Senate, Aubertine Approve Legislation to Cut COBRA Costs

Darrel J. Aubertine

ALBANY (March 19, 2009)—State Sen. Darrel J. Aubertine and his colleagues in the New York State Senate voted unanimously today to approve legislation that cuts the cost of health insurance for individuals between jobs because of the recent economic downturn.

The legislation (S.3068), sponsored by Senate Insurance Committee Chair Neil Breslin, provides a 65% discount on continuing health insurance coverage (COBRA) for recently unemployed New Yorkers, with funding provided entirely through federal stimulus funding. Assemblyman Joe Morelle sponsored the same legislation in the Assembly, where it was also passed unanimously. (Later Add: Gov. David A. Paterson signed the bill into law on March 20.)

“In the current economic climate with unemployment rising, it is critical that we help individuals and families maintain health insurance coverage as they look for new jobs,” Sen. Aubertine said. “With this legislation, we can assure families that they can retain health insurance coverage with an unprecedented 65 percent reduction in health care costs.”

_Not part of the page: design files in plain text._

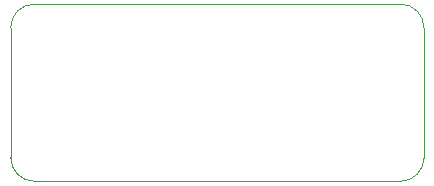
<source format=gm1>
G04 #@! TF.GenerationSoftware,KiCad,Pcbnew,5.1.5*
G04 #@! TF.CreationDate,2020-03-24T12:45:04+09:00*
G04 #@! TF.ProjectId,ABC,4142432e-6b69-4636-9164-5f7063625858,rev?*
G04 #@! TF.SameCoordinates,Original*
G04 #@! TF.FileFunction,Profile,NP*
%FSLAX46Y46*%
G04 Gerber Fmt 4.6, Leading zero omitted, Abs format (unit mm)*
G04 Created by KiCad (PCBNEW 5.1.5) date 2020-03-24 12:45:04*
%MOMM*%
%LPD*%
G04 APERTURE LIST*
%ADD10C,0.050000*%
G04 APERTURE END LIST*
D10*
X83000000Y-51000000D02*
G75*
G02X85000000Y-49000000I2000000J0D01*
G01*
X85000000Y-64000000D02*
G75*
G02X83000000Y-62000000I0J2000000D01*
G01*
X118000000Y-62000000D02*
G75*
G02X116000000Y-64000000I-2000000J0D01*
G01*
X116000000Y-49000000D02*
G75*
G02X118000000Y-51000000I0J-2000000D01*
G01*
X116000000Y-64000000D02*
X85000000Y-64000000D01*
X118000000Y-51000000D02*
X118000000Y-62000000D01*
X85000000Y-49000000D02*
X116000000Y-49000000D01*
X83000000Y-51000000D02*
X83000000Y-62000000D01*
M02*

</source>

Under the federal American Recovery and Reinvestment Tax Act of 2009 (ARRA), those facing job loss between September 1, 2008 and December 31, 2009 are eligible to maintain coverage at 65 percent of continuation premiums.

About 420,000 New York households are currently struggling with unemployment, up by 175,000 from just last year.  Continuing COBRA health coverage is available for these families, but it is often out of reach because of the cost.  This bill provides an immediate 65 percent discount – family coverage that might have been unaffordable at $1,000 per month will now cost just $350 per month, putting healthcare within the reach of thousands more struggling families.

“Throughout this country, the expense of COBRA eats up a large percentage of unemployment benefits and this should help address that in New York State,” Sen. Aubertine said. “This legislation helps the people who have been laid off over the past six months and the businesses that share this expense.”

The bill also expands availability to more businesses and workers.  The protections of the Federal COBRA program apply only to those companies with more than 20 employees. With today’s legislation, New York will extend the same reduced-rate available under the federal COBRA program to laid-off employees of smaller companies with employees of 19 or fewer.